# Which jig do you use the most?



## ronpod (Jan 14, 2010)

I just bought raw materials to build some of the jigs that Bill Hylton details in his book Router Magic. Which jig do you find the most useful? Which jig should be built first?


----------



## bobj3 (Jan 17, 2006)

Hi Ron

Push stick, you can't have to many  use the sliding dovetail way so you can replace the handle easy.
i.e. see below,handle ,all done on the router table.
http://us.oak-park.com/catalogue.html?list=RTA--&product=P055
======



ronpod said:


> I just bought raw materials to build some of the jigs that Bill Hylton details in his book Router Magic. Which jig do you find the most useful? Which jig should be built first?


----------



## Santé (Jan 14, 2010)

ronpod said:


> I just bought raw materials to build some of the jigs that Bill Hylton details in his book Router Magic. Which jig do you find the most useful? Which jig should be built first?


The first is the mortising jig ! I use only loose tenons than i ave many mortises to do.

Santé


----------



## Hamlin (Dec 25, 2005)

A TS sled.


----------



## TwoSkies57 (Feb 23, 2009)

Hamlin said:


> A TS sled.


+1 on this Ken.. I use the heck out of my sleds.


----------



## allthunbs (Jun 22, 2008)

Panel sled aka table saw sled

router skis but this is a method not a jig

I use patterns a lot i.e. make a pattern and cut a bunch of pieces with the same pattern. I've done beams and posts that way


----------



## munruben (Feb 6, 2010)

Taper jig and crosscut sled on TS. Also use spline jig for box making on TS. Hoping to find some good jigs for use with my router.


----------



## tinfoilhat (Mar 19, 2010)

crosscut sled and finger-joint jig.


----------



## Ghidrah (Oct 21, 2008)

Incra 3000 se


----------



## Cassandra (Mar 15, 2006)

Hamlin said:


> A TS sled.


Another +1 on Ken's suggestion. I built a rip/taper sled and a cross-cut sled. They're very handy. My next sled, in the works, is a planer sled.

My first "jig" was a dust separator for the dust collector. Saves a lot of emptying the bag.

Cassandra


----------



## irvin00 (Feb 14, 2010)

Dado jig


----------



## BigJimAK (Mar 13, 2009)

+1 on the mortising jig, Sante... at least it's one I have a couple of projects backed up on. I just need to get my RT cabinet wired and all the drawers made first. I hope to move that forward this weekend!


----------



## bobfowler (Mar 10, 2010)

My most used is probably my sled for making cope and stick doors.


----------



## mveach (Aug 21, 2010)

edge joiner


----------

■ ■ ■

> _Prompt_: Quote the jig thread word for word, starting at the words that contain "## munruben (Feb" and stopping after "(Mar 19, 2010)". The lines after this point come from a separate source.

> _Information provided_:
■ ■ ■

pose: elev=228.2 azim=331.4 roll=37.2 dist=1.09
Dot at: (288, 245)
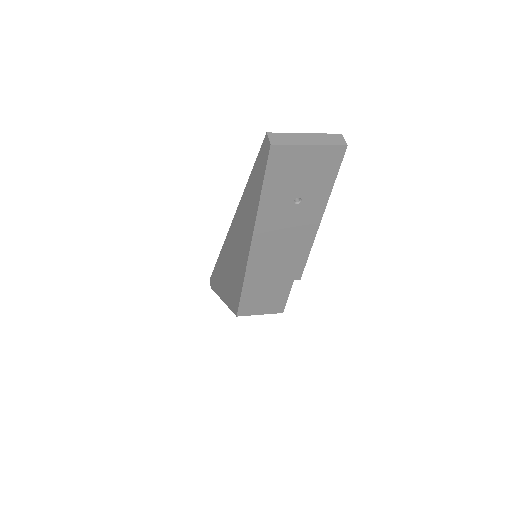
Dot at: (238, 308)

■ ■ ■

> _Exercise result_:
## munruben (Feb 6, 2010)

Taper jig and crosscut sled on TS. Also use spline jig for box making on TS. Hoping to find some good jigs for use with my router.


----------



## tinfoilhat (Mar 19, 2010)